Images do not belong in the copy. Set down all the entries exactly.

=== Given data ===

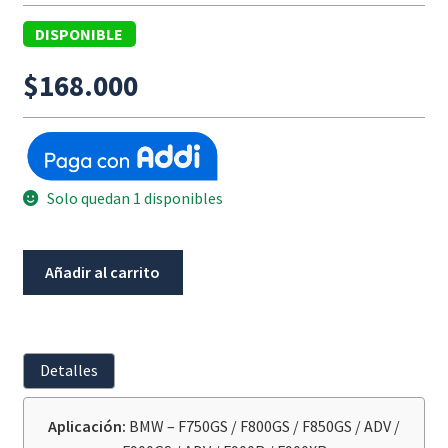
DISPONIBLE
$
168.000
Solo quedan 1 disponibles
Empaque
Añadir al carrito
Intercambiador
De
Calor
Bmw
Detalles
F750GS
/
Aplicación:
BMW – F750GS / F800GS / F850GS / ADV /
F800GS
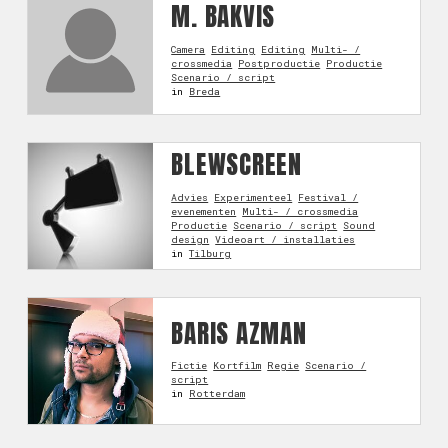
M. BAKVIS
Camera
Editing
Editing
Multi- /
crossmedia
Postproductie
Productie
Scenario / script
in
Breda
BLEWSCREEN
Advies
Experimenteel
Festival /
evenementen
Multi- / crossmedia
Productie
Scenario / script
Sound
design
Videoart / installaties
in
Tilburg
BARIS AZMAN
Fictie
Kortfilm
Regie
Scenario /
script
in
Rotterdam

===

(Written answer)
DISPONIBLE
$
168.000
Solo quedan 1 disponibles
Empaque
Añadir al carrito
Intercambiador
De
Calor
Bmw
Detalles
F750GS
/
Aplicación:
BMW – F750GS / F800GS / F850GS / ADV /
F800GS
M. BAKVIS
Camera
Editing
Editing
Multi- /
crossmedia
Postproductie
Productie
Scenario / script
in
Breda
BLEWSCREEN
Advies
Experimenteel
Festival /
evenementen
Multi- / crossmedia
Productie
Scenario / script
Sound
design
Videoart / installaties
in
Tilburg
BARIS AZMAN
Fictie
Kortfilm
Regie
Scenario /
script
in
Rotterdam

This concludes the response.